- [Supplied text]
+ + + + +

3 Optimal barrier under the barrier strategies

It is assumed in this section that dividends are paid according to barrier strategies and we aim to find the optimal barrier. Now let us consider the barrier strategy \(\pi _b=\{L_t^b, t\ge 0\}\) under the barrier b, where \(L_t^b=(\sup _{0\le s\le t}R(s)-b)\vee 0\) for \(t\ge 0\). It can be seen that \(\pi _b \in \Pi \). Denote \(R_b(t)\) the surplus at time t and \(V_b(u)\) the value function under the barrier dividend strategy \(\pi _b\).

For a given barrier \(b\ge 0\), let \(T_b=\inf \{t\ge 0, R(t)= b\}\) denote the first hitting time of the surplus process \(\{R(t), t\ge 0\}\), \(T_b=\infty \) if the set is empty. We denote L(ub) to be the expected present value of a payment of 1 due at the time when the surplus process \(\{R(t), t\ge 0\}\) reaches the level b for the first time, provided that absolute ruin has not occurred in the meantime. Then the function L(ub) can be expressed as

$$\begin{aligned} L(u;b) ={\mathbb {E}}^u[e^{-\beta T_b}\mathbf{1 }(T_b<\tau )] \end{aligned}$$
(3.1)

for \(-c/\delta<u<b.\) By the strong Markov property of the process \(\{R(t), t\ge 0\}\), we have

$$\begin{aligned} L(u_1; u_3)=L(u_1; u_2)L(u_2; u_3),\quad \ -c/\delta <u_1\le u_2\le u_3\le b. \end{aligned}$$

This identity has also been pointed out by Gerber et al. [22] where \(L(u_1; u_3)\) is replaced by \(C(u_1,u_3)\) there.

Let f(u) be a nonnegative increasing function such that

$$\begin{aligned} L(u;b)=\frac{f(u)}{f(b)},\quad \ -c/\delta <u\le b. \end{aligned}$$
(3.2)

As in [22] we can get \(V_b(u)=L(u;b)V_b(b)\) for \(-c/\delta<u<b\) and the left derivative of \(V_b(u)\) at \(u=b\) is \(V_b^\prime (b-)=1\). Thus \(1=L^\prime (b-;b)V_b(b)\). For \(-c/\delta <u\le b\), \(V_b(u)=\frac{f(u)}{f(b)}\cdot \frac{1}{L^\prime (b-;b)}=\frac{f(u)}{f'(b)}\). Then we obtain

$$\begin{aligned} V_b(u)= {\left\{ \begin{array}{ll} {\frac{f(u)}{f'(b)}}, &{}-c/\delta < u \le b,\\ u-b+V_b(b), &{}u>b. \end{array}\right. } \end{aligned}$$
(3.3)

+ + + + +

- [Recorded data]

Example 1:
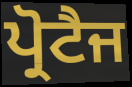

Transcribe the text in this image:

ਪ੍ਰੋਟੈਜ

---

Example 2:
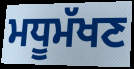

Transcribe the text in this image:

ਮਧੂਮੱਖਣ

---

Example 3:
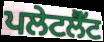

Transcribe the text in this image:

ਪਲੇਟਲੈੱਟ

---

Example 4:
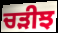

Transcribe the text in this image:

ਚੜੀਝ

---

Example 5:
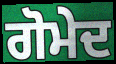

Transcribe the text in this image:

ਗੋਮੇਦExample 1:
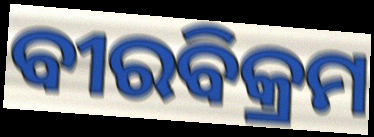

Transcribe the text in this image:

ବୀରବିକ୍ରମ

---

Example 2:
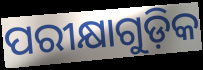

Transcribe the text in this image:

ପରୀକ୍ଷାଗୁଡ଼ିକ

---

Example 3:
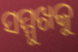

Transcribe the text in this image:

ସମ୍ମୁଖକୁ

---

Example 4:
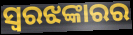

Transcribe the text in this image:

ସ୍ୱରଝଙ୍କାରର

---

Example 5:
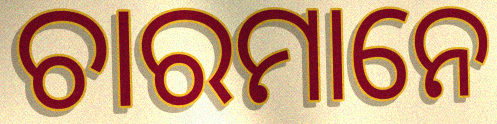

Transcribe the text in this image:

+ + + + +

- [To be done]
a: Rewrite the paragraph in the barrier-strategy section beginning "It is assumed in this section" as a short list that keeps its main facts.
b: Please state what the barrier-strategy section gives as the left derivative of \(V_b(u)\) at \(u=b\).
c: Continue the barrier-strategy section, starting after equation (3.3).
The lines have no connection to the barrier-strategy section.

- [Expected results]
a:
- Dividends are paid according to barrier strategies, and the goal is to find the optimal barrier.
- The barrier strategy under barrier b is \(\pi _b=\{L_t^b, t\ge 0\}\), where \(L_t^b=(\sup _{0\le s\le t}R(s)-b)\vee 0\) for \(t\ge 0\).
- \(\pi _b \in \Pi \).
- \(R_b(t)\) is the surplus at time t, and \(V_b(u)\) is the value function under \(\pi _b\).

b: It equals 1.

c:
It can be seen that f(u) plays an important role in studying the optimal dividend problems. Our main result in Sect. 4 relies on the properties of f(u). First, we prove the smoothness of f(u) in Theorem 3.3.

The result of Theorem 3.3 relies on the following lemmas.

Lemma 3.1

If \(-c/\delta<u<b\), then \(\lim \limits _{\varepsilon \rightarrow 0+}\frac{{\mathbb {P}}^u(T_b\le \varepsilon )}{\varepsilon }=0\), that is, \({\mathbb {P}}(T_b\le \varepsilon |R(0)=u)={\mathbb {P}}^u(T_b\le \varepsilon )=o(\varepsilon )\) \((\varepsilon \rightarrow 0+)\).

Proof

For \(0<\varepsilon <\frac{b-u}{2c}\), it follows from the definition of \(T_b\) that

$$\begin{aligned} 0\le {\mathbb {P}}^u(T_{b}\le \varepsilon )&\le {\mathbb {P}}^u\left( \mathop {\text{ max }}_{0\le t\le \varepsilon }\left\{ \int _0^tC(R(s))ds+\sigma W(t)\right\} \ge b-u\right) \nonumber \\&\le {\mathbb {P}}^u\left( \mathop {\text{ max }}_{0\le t\le \varepsilon }\int _0^tC(R(s))ds+\mathop {\text{ max }}_{0\le t\le \varepsilon }\sigma W(t)\ge b-u\right) \nonumber \\&\le {\mathbb {P}}^u\left( \mathop {\text{ max }}_{0\le t\le \varepsilon }\sigma W(t)\ge b-u-c\varepsilon \right) \nonumber \\&={\mathbb {P}}^u\left( \mathop {\text{ max }}_{0\le t\le \varepsilon } W(t)\ge \frac{b-u-c\varepsilon }{\sigma }\right) . \end{aligned}$$
(3.4)

It can be seen that

$$\begin{aligned} \lim \limits _{\varepsilon \rightarrow 0+}\frac{{\mathbb {P}}^u\left( \mathop {\text{ max }}_{0\le t\le \varepsilon } W(t)\ge \frac{b-u-c\varepsilon }{\sigma }\right) }{\varepsilon }\le \lim \limits _{\varepsilon \rightarrow 0+}\frac{{\mathbb {P}}^u\left( \mathop {\text{ max }}_{0\le t\le \varepsilon } W(t)\ge \frac{b-u}{2\sigma }\right) }{\varepsilon }. \end{aligned}$$
(3.5)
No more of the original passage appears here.